I feel it should run fine and give an output of '0'(zero) because int will get a default value..
please explain

The explanations givin above by everyone are correct, but the orignal post that stated the correct answer is B is wrong!
Line 1 is fine, the problem is with line 2 where the ArrayOutOfBoundsException occurs.
The correct answer is D, NOT B.

Rob

Rob i think the problem is line 1.
because see this:
if we made line 1 as int i[] = new int[1];
then it would all be fine. right ? there would be runtime exception at all.
so the problem is line 1 and answer B is right ?
right ?

Originally posted by Rob Ross:
public class Test018 extends java.lang.Object { public static void main(String args[]) { int i[] = new int[0]; //1 System.out.println(i[0]); //2 } }
Options:
A: The code does not compile because of line //1.
B: The code compiles but throws exception at
runtime because of line //1.
C: The code does not compile because of line //2.
D: The code compiles but throws exception at
runtime because of line //2.
Answer : B) It is throwing ArrayIndexOutOfBoundsException.why??
I feel it should run fine and give an output of '0'(zero) because int will get a default value..
please explain<hr></blockquote>
The explanations givin above by everyone are correct, but the orignal post that stated the correct answer is B is wrong!
Line 1 is fine, the problem is with line 2 where the ArrayOutOfBoundsException occurs.
The correct answer is D, NOT B.

Rob[/QB]

Hi mark :
Did u try compiling
int [] i = new int[0];
-Thanks

yes. why ? infact if you see the discussion in this thread this point has been discussed, though implicitly.
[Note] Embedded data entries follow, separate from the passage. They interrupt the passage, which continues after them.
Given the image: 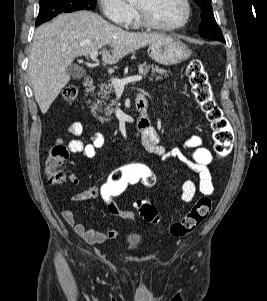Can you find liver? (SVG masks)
Here are the masks:
<instances>
[{
    "label": "liver",
    "instance_id": "obj_1",
    "mask_svg": "<svg viewBox=\"0 0 267 301\" xmlns=\"http://www.w3.org/2000/svg\"><path fill=\"white\" fill-rule=\"evenodd\" d=\"M163 37L125 31L90 11L60 14L38 27L30 48L28 74L41 112L48 111L68 84L67 68L76 57L102 50L103 63L112 65ZM106 45L113 47L112 53L105 49Z\"/></svg>",
    "mask_w": 267,
    "mask_h": 301
}]
</instances>
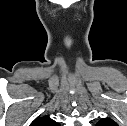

Originally posted by Arsho, Ayan:
Hi mark :
Did u try compiling
int [] i = new int[0];
-Thanks

hi,
i thought that ans B is wrong but thats not the case. it says "runtime exception BECAUSE OF ...."
now, as we did allocated len zero to the array and tried to access it on second line improperly it gave errors.
if it were "at which line exception occurs..." then i would be sure that B is wrong.
regards
maulin.

B is wrong. The correct answer is D (line 2). Run this code :
********************************************
public class Test018 {
public static void main(String args[]) {
System.out.println("1");
int i[] = new int[0]; //1
System.out.println("2");
System.out.println(i[0]); //2
}
}
********************************************
Output is :
==============================================
1
2
Exception in thread "main" java.lang.ArrayIndexOutOfBoundsException
at Test018.main(Test018.java:8)
==============================================
Jamal

Jamal is correct (but hey, I said the same thing a few posts ago!!! )
this is a perfectly valid statement:
int i[] = new int[0];
It creates an int array named "i" of zero length.
Now, this style is BAD FORM. It should be written like:
int[] i = new int[0];
because it makes it clearer that i is an int array.
Rob

Just looking at the question and the answer the original poster gave, it looks as though perhaps
they are thinking of:
int[] i = {0};
To the best of my knowledge
System.out.println(i[0]); will print '0' in this case.